Segment Start: Information given

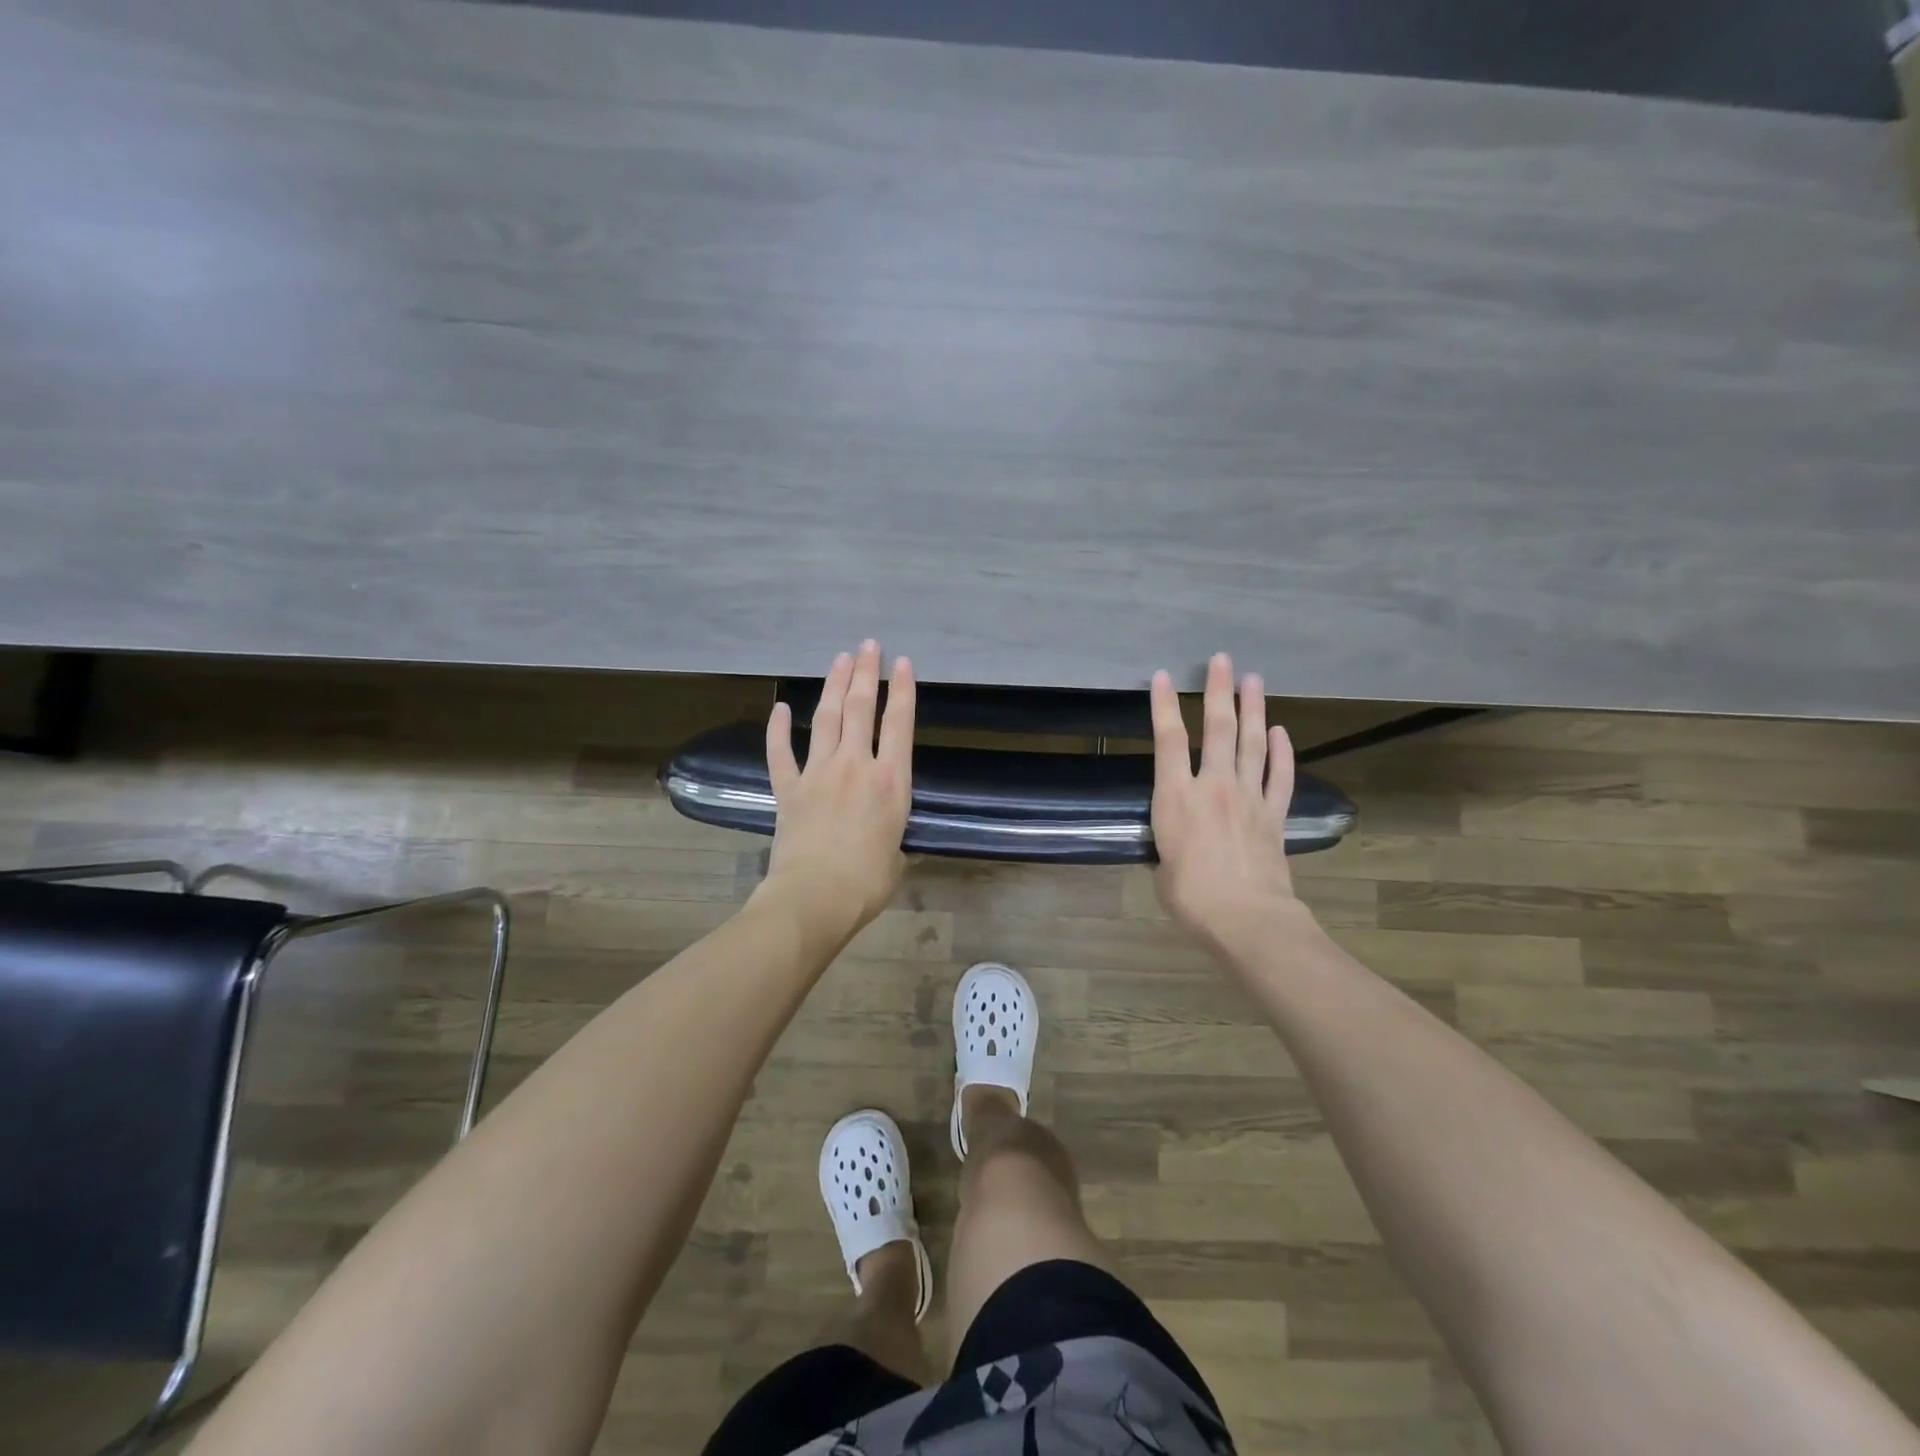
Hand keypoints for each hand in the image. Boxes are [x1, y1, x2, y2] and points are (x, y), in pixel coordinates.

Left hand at [758, 640, 914, 942]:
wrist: (816, 898)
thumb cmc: (867, 883)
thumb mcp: (897, 854)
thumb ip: (891, 832)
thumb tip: (882, 834)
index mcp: (891, 782)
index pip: (899, 724)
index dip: (902, 690)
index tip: (901, 663)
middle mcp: (856, 766)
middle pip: (860, 709)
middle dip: (866, 673)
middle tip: (868, 646)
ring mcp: (819, 774)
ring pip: (826, 719)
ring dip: (833, 686)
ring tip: (840, 659)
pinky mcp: (789, 789)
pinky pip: (781, 753)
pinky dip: (778, 729)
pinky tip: (779, 708)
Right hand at [1150, 652, 1299, 956]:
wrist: (1245, 918)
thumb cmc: (1190, 897)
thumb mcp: (1163, 867)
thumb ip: (1170, 842)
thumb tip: (1178, 842)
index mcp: (1176, 797)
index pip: (1168, 740)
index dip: (1163, 705)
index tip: (1162, 677)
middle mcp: (1214, 786)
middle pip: (1219, 728)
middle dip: (1219, 691)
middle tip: (1222, 660)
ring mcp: (1249, 797)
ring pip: (1254, 743)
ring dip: (1253, 709)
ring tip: (1253, 680)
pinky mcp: (1274, 815)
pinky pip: (1280, 776)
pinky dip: (1283, 752)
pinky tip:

Segment End: Information given

Your assignment:
Where a line of the records above holds the word "ring", count it; give the total as a single number and nothing else.

Result:
8